Hindari Membersihkan Luka dengan Alkohol

Hindari Membersihkan Luka dengan Alkohol

Hindari Membersihkan Luka dengan Alkohol

Thinkstock

Luka yang tersingkap memang bisa menjadi sumber infeksi. Meski begitu, tidak boleh keliru menangani luka. Misalnya saja mencuci luka dengan alkohol.Hindari Membersihkan Luka dengan Alkohol.

Dokter spesialis luka dari Rumah Sakit Pantai Indah Kapuk, dr. Adisaputra Ramadhinara, MSc, CWSP, FACCWS menyebut, membasuh luka dengan alkohol tidak dianjurkan.

Meskipun dapat membunuh bakteri, tetapi alkohol juga dapat merusak jaringan sehat.

http://www.cerdascasino.net/

“Cuci luka dengan antiseptik yang aman guna jaringan kulit. Tidak membunuh jaringan sehat, melulu membunuh bakteri dan tidak riskan untuk jaringan,” kata Adi dalam acara media gathering di Yogyakarta, Jumat (11/10/2019).

Sementara guna jenis luka bakar atau terpapar benda panas laksana panci atau knalpot, tangani dengan air mengalir sekitar 15-20 menit untuk melemparkan panasnya.

Hal ini dilakukan supaya kerusakan yang dimunculkan oleh panas dapat diminimalisasi. Setelah itu, baru pakai antiseptik guna mensterilkan luka.

Riset Hansaplast pada 2018 menemukan, masih terdapat 70 persen masyarakat belum mengasuh luka dengan tepat.

Kesalahan yang umum lainnya ialah tidak mau memblokir luka dengan alasan supaya luka cepat kering.

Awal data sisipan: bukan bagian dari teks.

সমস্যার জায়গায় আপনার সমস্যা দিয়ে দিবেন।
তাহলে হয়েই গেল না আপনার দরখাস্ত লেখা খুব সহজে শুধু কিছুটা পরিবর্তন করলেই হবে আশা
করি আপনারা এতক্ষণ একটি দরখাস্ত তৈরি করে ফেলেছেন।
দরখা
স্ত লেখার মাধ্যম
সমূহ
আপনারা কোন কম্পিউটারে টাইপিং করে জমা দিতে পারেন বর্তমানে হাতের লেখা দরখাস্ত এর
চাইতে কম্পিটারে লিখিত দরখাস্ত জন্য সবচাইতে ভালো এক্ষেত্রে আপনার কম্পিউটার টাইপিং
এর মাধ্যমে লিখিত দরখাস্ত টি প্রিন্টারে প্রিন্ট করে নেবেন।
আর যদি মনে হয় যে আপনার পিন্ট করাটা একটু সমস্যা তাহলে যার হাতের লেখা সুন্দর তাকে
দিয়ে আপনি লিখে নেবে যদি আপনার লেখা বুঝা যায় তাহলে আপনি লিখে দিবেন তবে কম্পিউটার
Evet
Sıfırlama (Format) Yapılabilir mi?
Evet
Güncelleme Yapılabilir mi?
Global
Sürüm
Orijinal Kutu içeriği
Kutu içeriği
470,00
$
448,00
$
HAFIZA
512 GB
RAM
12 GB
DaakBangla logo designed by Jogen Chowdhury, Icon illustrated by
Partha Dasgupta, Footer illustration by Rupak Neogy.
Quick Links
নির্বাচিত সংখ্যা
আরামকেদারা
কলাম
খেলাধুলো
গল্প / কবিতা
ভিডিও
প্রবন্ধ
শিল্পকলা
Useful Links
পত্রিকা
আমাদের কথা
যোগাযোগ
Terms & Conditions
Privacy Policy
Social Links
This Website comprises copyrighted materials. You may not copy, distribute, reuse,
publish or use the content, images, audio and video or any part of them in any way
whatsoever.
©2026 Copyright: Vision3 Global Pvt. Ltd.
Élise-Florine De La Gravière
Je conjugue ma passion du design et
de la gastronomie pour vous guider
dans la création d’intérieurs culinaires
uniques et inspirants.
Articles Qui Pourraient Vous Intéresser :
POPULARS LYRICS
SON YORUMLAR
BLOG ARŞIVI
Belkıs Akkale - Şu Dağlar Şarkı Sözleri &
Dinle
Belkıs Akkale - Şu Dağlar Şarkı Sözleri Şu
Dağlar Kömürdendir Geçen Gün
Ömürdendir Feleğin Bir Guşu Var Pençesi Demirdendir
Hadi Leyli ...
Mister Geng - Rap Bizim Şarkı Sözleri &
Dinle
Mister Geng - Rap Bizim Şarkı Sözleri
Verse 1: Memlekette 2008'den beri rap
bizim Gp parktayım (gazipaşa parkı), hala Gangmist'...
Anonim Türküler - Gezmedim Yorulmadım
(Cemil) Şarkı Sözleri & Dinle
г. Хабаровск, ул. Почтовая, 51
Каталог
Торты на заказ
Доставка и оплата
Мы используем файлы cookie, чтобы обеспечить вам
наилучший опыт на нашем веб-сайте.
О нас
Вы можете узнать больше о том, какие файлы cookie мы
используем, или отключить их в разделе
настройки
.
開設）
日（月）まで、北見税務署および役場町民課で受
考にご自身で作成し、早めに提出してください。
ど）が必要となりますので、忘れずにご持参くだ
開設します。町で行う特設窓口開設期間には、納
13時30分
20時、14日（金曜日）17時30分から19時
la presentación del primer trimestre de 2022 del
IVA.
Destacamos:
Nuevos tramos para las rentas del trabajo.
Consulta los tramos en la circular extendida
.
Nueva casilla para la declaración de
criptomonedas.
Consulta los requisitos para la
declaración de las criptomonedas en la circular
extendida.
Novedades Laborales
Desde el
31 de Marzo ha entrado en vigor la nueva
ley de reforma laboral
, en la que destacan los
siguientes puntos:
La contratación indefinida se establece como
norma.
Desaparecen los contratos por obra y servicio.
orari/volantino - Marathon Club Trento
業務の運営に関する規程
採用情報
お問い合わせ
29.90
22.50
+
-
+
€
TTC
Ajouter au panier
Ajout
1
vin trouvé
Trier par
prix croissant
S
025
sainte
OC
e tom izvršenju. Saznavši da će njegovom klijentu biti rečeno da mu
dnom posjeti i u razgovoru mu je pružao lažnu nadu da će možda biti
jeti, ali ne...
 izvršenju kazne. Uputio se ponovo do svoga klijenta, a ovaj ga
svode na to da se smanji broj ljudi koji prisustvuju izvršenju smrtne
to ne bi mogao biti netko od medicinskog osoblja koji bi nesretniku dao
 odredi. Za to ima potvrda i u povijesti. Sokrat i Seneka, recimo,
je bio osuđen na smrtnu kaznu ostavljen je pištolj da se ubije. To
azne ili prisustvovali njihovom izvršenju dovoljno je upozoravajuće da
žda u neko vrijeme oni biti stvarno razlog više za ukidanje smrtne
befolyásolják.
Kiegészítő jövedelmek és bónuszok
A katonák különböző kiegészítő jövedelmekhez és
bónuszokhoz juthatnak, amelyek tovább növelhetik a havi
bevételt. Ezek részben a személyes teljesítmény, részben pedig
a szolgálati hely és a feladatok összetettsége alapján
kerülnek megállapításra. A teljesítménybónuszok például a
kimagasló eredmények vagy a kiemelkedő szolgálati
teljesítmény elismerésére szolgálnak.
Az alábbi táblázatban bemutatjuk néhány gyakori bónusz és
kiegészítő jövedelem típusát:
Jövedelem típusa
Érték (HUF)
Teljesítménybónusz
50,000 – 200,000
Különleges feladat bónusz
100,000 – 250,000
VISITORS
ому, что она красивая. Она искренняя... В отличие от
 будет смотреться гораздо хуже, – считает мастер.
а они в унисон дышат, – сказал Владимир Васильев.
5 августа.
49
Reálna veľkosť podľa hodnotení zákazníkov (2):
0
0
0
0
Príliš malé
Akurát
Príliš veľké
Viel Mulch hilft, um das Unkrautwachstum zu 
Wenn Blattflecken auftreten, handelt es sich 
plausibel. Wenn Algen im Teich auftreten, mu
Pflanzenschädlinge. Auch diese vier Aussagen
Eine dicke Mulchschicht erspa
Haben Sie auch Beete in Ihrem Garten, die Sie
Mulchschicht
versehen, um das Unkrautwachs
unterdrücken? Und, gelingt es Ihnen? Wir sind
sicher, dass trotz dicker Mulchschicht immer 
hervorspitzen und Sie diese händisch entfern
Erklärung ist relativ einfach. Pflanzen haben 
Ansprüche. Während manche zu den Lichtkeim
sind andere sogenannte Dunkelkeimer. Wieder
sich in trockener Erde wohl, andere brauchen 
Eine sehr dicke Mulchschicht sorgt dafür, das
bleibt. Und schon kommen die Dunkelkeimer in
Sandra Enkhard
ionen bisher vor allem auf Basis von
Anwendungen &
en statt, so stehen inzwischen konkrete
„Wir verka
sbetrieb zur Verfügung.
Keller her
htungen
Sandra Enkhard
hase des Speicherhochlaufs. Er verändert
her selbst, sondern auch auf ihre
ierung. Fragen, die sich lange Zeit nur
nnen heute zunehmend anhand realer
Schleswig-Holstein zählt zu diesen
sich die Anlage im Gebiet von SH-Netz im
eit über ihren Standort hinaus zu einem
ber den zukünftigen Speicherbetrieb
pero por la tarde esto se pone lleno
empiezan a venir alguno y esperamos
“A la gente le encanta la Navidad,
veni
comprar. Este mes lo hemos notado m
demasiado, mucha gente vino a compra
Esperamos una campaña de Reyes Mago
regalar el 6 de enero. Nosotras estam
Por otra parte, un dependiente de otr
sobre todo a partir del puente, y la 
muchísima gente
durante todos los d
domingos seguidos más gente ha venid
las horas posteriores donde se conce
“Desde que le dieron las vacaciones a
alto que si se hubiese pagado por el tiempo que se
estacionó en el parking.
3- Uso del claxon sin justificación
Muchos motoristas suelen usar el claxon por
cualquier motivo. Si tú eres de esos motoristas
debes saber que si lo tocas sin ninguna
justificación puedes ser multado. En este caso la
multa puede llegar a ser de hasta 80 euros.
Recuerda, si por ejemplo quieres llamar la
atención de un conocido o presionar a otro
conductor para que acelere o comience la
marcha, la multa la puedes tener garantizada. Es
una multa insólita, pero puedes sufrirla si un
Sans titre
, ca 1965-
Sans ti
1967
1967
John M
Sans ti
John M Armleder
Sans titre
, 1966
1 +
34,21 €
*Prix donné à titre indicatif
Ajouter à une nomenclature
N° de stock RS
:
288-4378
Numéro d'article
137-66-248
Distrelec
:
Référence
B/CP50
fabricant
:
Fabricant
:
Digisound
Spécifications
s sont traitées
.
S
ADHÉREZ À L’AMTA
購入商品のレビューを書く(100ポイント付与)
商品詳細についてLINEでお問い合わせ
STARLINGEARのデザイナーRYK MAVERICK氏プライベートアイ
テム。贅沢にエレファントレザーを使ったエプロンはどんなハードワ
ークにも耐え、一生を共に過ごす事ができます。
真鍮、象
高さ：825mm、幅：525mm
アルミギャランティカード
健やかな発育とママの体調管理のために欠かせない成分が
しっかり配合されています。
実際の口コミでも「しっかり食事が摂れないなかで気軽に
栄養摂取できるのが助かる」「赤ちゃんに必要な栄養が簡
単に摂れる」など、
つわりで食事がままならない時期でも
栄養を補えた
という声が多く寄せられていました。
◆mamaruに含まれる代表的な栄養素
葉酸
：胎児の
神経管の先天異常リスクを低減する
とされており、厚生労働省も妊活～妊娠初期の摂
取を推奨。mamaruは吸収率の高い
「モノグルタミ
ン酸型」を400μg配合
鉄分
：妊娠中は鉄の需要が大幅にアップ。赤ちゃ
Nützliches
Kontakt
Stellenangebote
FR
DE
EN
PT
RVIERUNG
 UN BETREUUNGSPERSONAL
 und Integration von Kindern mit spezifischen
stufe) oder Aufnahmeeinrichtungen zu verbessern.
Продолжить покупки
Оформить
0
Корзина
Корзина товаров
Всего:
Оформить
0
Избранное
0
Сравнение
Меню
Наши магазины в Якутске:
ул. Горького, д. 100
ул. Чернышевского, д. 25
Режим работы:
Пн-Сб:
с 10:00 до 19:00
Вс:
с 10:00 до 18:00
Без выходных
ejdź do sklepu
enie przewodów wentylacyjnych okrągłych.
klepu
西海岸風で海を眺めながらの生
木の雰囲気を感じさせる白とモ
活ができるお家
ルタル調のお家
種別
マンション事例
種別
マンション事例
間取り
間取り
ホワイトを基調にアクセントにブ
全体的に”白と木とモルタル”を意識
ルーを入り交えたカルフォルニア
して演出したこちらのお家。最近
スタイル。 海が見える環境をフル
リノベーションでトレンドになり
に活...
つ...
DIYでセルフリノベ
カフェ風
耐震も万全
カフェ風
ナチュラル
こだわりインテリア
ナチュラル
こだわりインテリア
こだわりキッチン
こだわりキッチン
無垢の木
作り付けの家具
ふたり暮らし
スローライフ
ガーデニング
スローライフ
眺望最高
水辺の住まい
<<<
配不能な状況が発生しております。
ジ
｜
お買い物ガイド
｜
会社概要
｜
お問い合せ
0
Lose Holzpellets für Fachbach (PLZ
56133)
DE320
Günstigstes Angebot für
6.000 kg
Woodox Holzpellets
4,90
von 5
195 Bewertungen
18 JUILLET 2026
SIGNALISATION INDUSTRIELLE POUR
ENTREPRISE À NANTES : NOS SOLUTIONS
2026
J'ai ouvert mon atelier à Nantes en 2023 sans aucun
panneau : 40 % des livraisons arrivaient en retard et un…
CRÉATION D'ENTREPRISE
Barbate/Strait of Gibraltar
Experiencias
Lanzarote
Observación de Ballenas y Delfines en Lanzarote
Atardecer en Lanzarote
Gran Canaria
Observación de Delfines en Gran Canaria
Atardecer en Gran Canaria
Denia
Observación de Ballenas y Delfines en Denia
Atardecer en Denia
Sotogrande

Padahal, luka malah harus diblokir dengan benar dan pengobatan luka dilaksanakan dengan mengawal area luka tetap lembap.

“Saat luka terjadi kan saya dan anda butuh waktu guna jaringan kulit memblokir seperti sedia kala. Kita perlu menggantikan kulit tersebut supaya tetap lembap, sehingga perlu penutup,” kata dokter spesialis luka kesatu di Indonesia itu.

Plester dalam urusan ini menjadi media sedangkan pengganti kulit yang hilang dampak luka.

Di samping itu, hindari memblokir luka memakai kain kasa. Sebab, bakteri bakal dengan gampang masuk dari celah kasa.

“Ada studi ilmiahnya bila bakteri bahkan dapat menembus 64 lapis kasa. Kita enggak barangkali pakai segitu, kan? Sudah terdapat cost tidak efektif pula. Ketika inginkan mengganti pun malah menempel di luka,” ucap Adi.

Plester idealnya diganti secara rutin sebab harus dipertahankan tetap lembap, tidak kering dan tidak pula basah. Adi menyarankan supaya plester diganti sesudah mandi.

Sehingga dalam sehari kita dapat mengevaluasi luka sejumlah dua kali.

“Kalau progress memburuk kita dapat ke klinik atau lokasi tinggal sakit, bila bagus perawatan itu dapat dilanjutkan,” kata dokter yang pun dikenal lewat akun Instagramnya @dokterluka itu.